Ten percent of bachelor’s degree recipients with no further degree enrollment who took out Stafford loans as undergraduates had defaulted at least once—that is, did not make any payments for 9 months and had not been granted a deferment or forbearance (table 18). However, 45 percent of those who had defaulted later re-entered repayment. Graduates who defaulted had borrowed more, on average, than those who did not default ($10,000 vs. $7,600).

Large loans were associated with default: 20 percent of borrowers with $15,000 or more in Stafford loans defaulted at some point, compared with 7–8 percent of those who borrowed less than $10,000 (figure C). Those who started off with the highest salaries in 1994 were less likely than those with lower salary levels to have defaulted.

The percentage who defaulted was also related to deferment and forbearance: 21 percent of those who had ever deferred and 20 percent of those who had ever been in forbearance defaulted, compared with 9 percent of those who had not deferred and 8 percent who had not been in forbearance. Nevertheless, about 80 percent of those with deferments or periods of forbearance did not default.
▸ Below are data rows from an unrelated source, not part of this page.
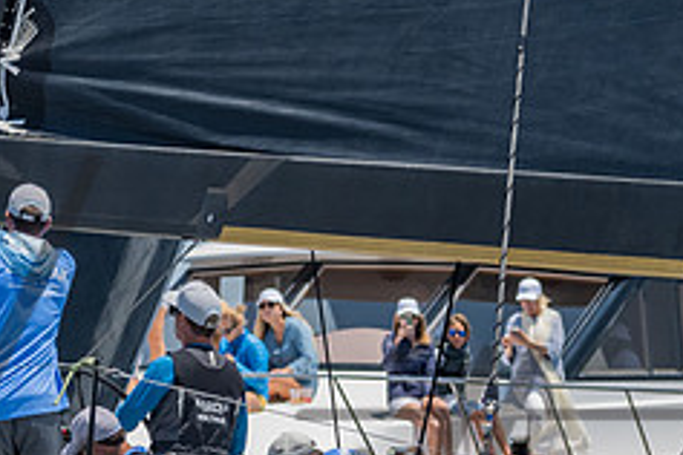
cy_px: 246
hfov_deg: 2.5
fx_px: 15366
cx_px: 35
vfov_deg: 1.7
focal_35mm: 810
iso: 320
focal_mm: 185
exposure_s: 1/1600
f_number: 5.6
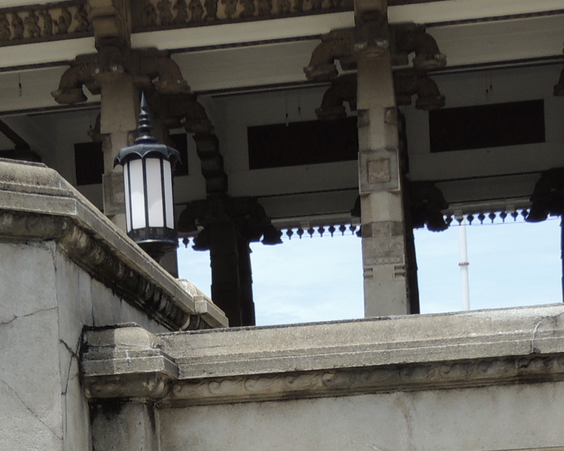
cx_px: 241
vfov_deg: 16.2
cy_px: 609
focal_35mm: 89
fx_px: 1485
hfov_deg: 21.5
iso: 100
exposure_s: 1/1000
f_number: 3.1
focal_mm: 5.3
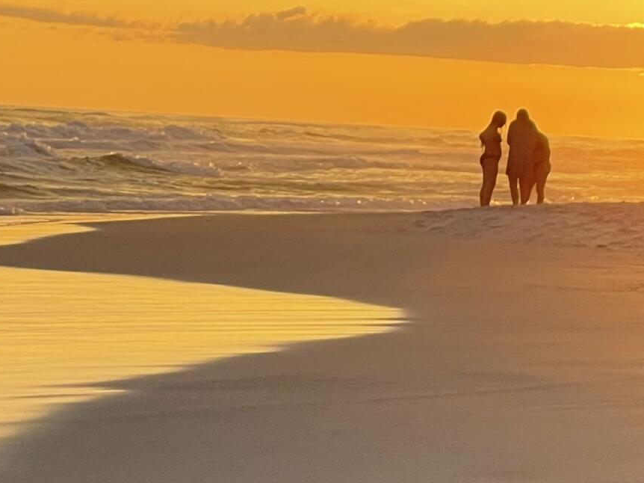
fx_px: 3366
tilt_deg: -4.2
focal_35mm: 181
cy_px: 337
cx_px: 24
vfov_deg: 8.2
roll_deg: -2.8
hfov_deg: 10.8
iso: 25
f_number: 2
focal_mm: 6
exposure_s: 1/410
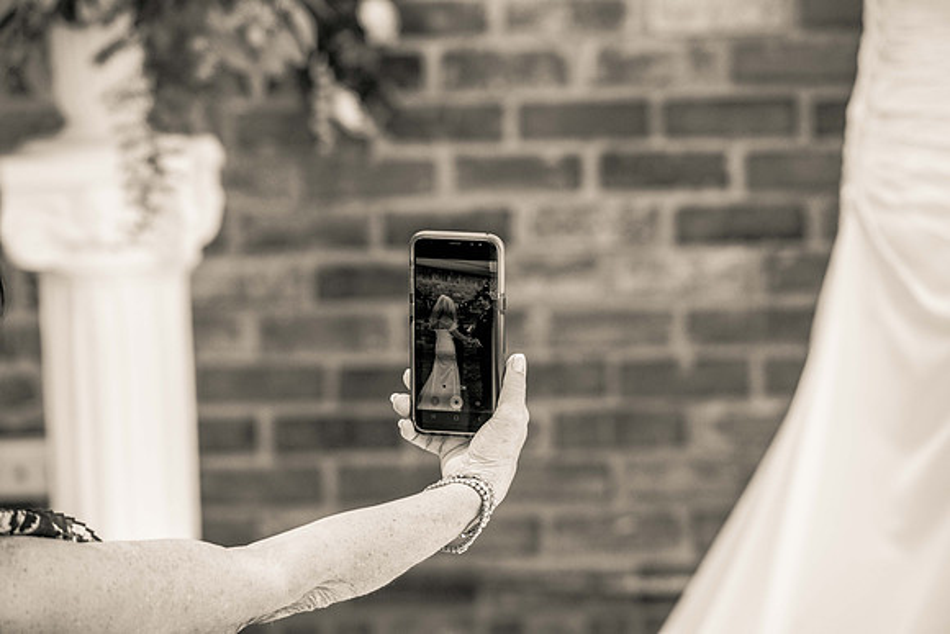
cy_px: 317
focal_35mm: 200
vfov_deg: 6.9
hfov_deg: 10.3
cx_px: 475
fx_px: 5279
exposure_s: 1/1000
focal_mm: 200
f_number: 5.6
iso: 1250
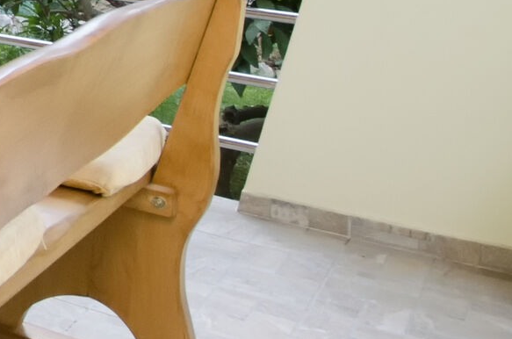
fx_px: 1022
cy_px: -207
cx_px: -554
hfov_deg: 17.7
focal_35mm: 72
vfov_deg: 16.7
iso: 100
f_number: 8
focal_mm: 10
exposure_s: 1/160
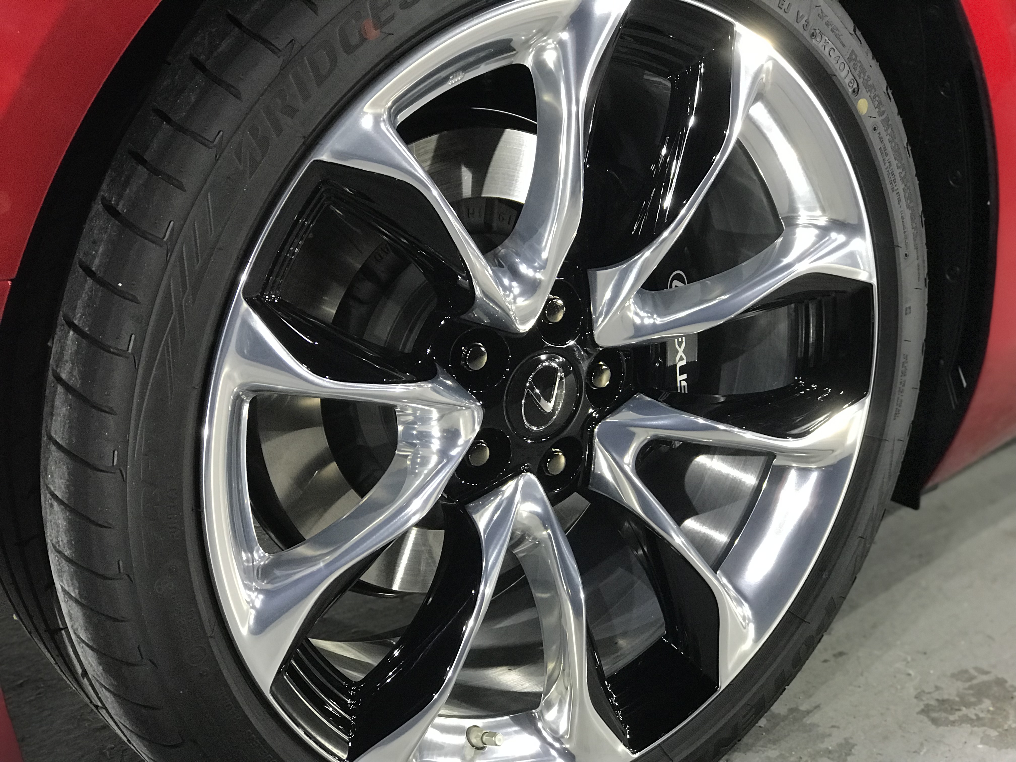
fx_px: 1673
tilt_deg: -19.4
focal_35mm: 57
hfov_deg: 33.8
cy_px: 381
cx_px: 508
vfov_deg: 25.7
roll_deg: +3.2
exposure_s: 1/60
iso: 250
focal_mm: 6.6
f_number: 2.8
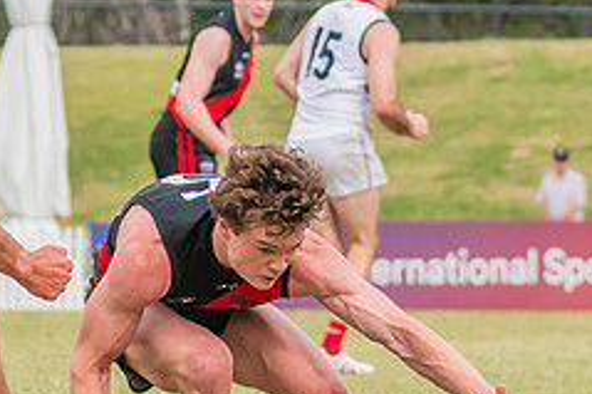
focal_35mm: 763
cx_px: 334
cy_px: 182
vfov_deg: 1.8
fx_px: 12538
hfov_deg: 2.7
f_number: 7.1
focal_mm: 170
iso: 800
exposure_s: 1/1250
Note that the federal government calculates cohort default rates based on the percentage of borrowers who enter repayment on a federal student loan during a particular federal fiscal year and default by the end of the next fiscal year. For fiscal year (FY) 2002, the cohort default rates were 4.0 percent for students who attended public 4-year institutions and 3.1 percent for students who attended private not-for-profit 4-year institutions (U.S. Department of Education 2004a). One would expect the rate shown in this analysis (10 percent) to be higher because it covers a much longer time period.

On average, students did not have difficulty dealing with their debt right away. The average length of time between graduation and the first deferment, forbearance, or default was 4–5 years (tables 16, 17, and 18).


3 Extending the payment period reduces monthly payments but increases total interest charges.


4 The most common reason for a deferment is enrollment in graduate school, but this analysis group is limited to those who did not go on to graduate school.